Liens invisibles
Dans le désert, un groupe de djihadistes enlève un couple et leurs trois garçons dont Baptiste, quatorze ans, et les emmène à un campement retiré de tout :
"C'était un paysage d'avant les hommes, ou de longtemps après. Une terre sans les hommes, et même sans les animaux, libre d'elle-même, seulement soumise à ses propres lois".
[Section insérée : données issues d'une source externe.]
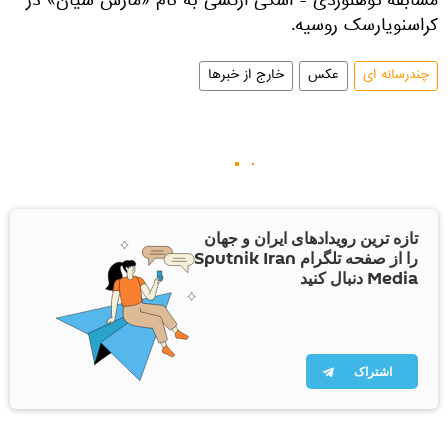
مسابقه کوهنوردی - اسکی ارتشی به نام «مارش سیان» در
کراسنویارسک روسیه.
چندرسانه ای
عکس
خارج از خبرها
تازه ترین رویدادهای ایران و جهان
را از صفحه تلگرام Sputnik Iran
Media دنبال کنید
اشتراک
Ce pourrait être un roman qui raconte heure par heure le calvaire d'une famille réduite à la soumission et au non-sens. Mais dès le début, le lecteur sait que Baptiste a été libéré. L'adolescent parle peu, et lorsque, pendant le débriefing, l'agent de renseignement l'appelle par son prénom, il le refuse et dit maintenant s'appeler Yumaï, son "nom de guerrier" donné par ses geôliers. Yumaï peut se souvenir, Baptiste a oublié.
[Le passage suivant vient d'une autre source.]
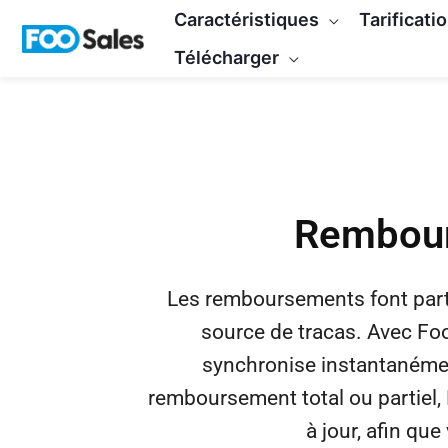
Skip
Caractéristiques
Tarificati
to
Télécharger
content
Rembour
Les remboursements font partie
source de tracas. Avec Fo
synchronise instantanéme
remboursement total ou partiel, 
à jour, afin que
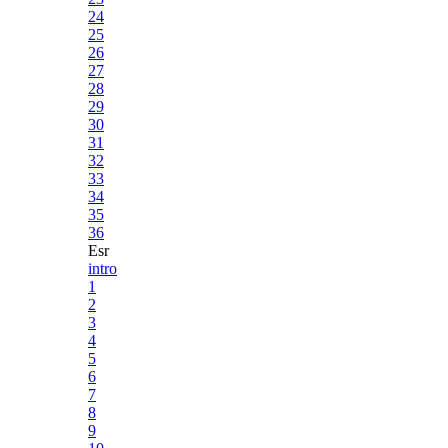
24
25
26
27
28
29
30
31
32
33
34
35
36
Esr
intro
1
2
3
4
5
6
7
8
9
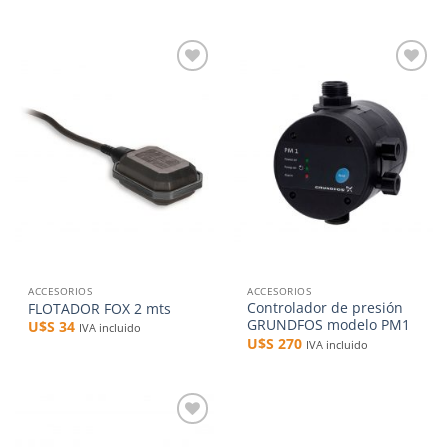
Añadir
Añadir
a la
a la
lista de
lista de
deseos
deseos
ACCESORIOS
ACCESORIOS
Controlador de presión
FLOTADOR FOX 2 mts
GRUNDFOS modelo PM1
U$S
34
IVA incluido
U$S
270
IVA incluido
Añadir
"- J'aimerais que tu me racontes un peu.
- Raconter
Il y a des choses que je peux raconter
Mais il y a aussi des trous
Je ne me souviens pas de tout".
La mémoire sélectionne, les souvenirs reviennent par fragments douloureux. L'auteur privilégie le discours direct ; un huis clos s'installe entre l'agent et Baptiste-Yumaï. Il faut prendre le temps de se connaître, accepter les silences, les ellipses, les non-dits, les phrases énigmatiques pour comprendre ce qui s'est passé là-bas, dans le désert. A la question de possibles retrouvailles, puisque Yumaï ne se sent plus chez lui en France, il répond :
"Ils ont quitté Baptiste, ils retrouveraient Yumaï
- Eux non plus ne seraient plus les mêmes
Rien ne peut revenir comme avant".
L'indicible se profile peu à peu, pudiquement, lorsque Baptiste parle de son petit frère Louis. A quoi cela sert-il de mettre des mots sur les événements puisque "vous ne me croirez jamais", ou "vous ne pouvez pas imaginer". De toute façon, Baptiste est mort au pied des hautes montagnes ocres, "il ne reviendra pas". Ne reste plus que Yumaï dont le corps est en France mais l'esprit ailleurs. Libérer n'est qu'un verbe, un mot de plus, fait pour rassurer.
" Ils ne m'ont pas libéré
ils m'ont enchaîné par quelque chose d'invisible
je suis encore avec eux".
Alain Blottière privilégie le passage à la ligne plutôt que le point, comme si les paroles de Baptiste attendaient une suite sans fin. Le procédé de mise en attente est efficace, on est suspendu aux lèvres de l'adolescent même si s'installe dans le même temps une atmosphère lourde de sens.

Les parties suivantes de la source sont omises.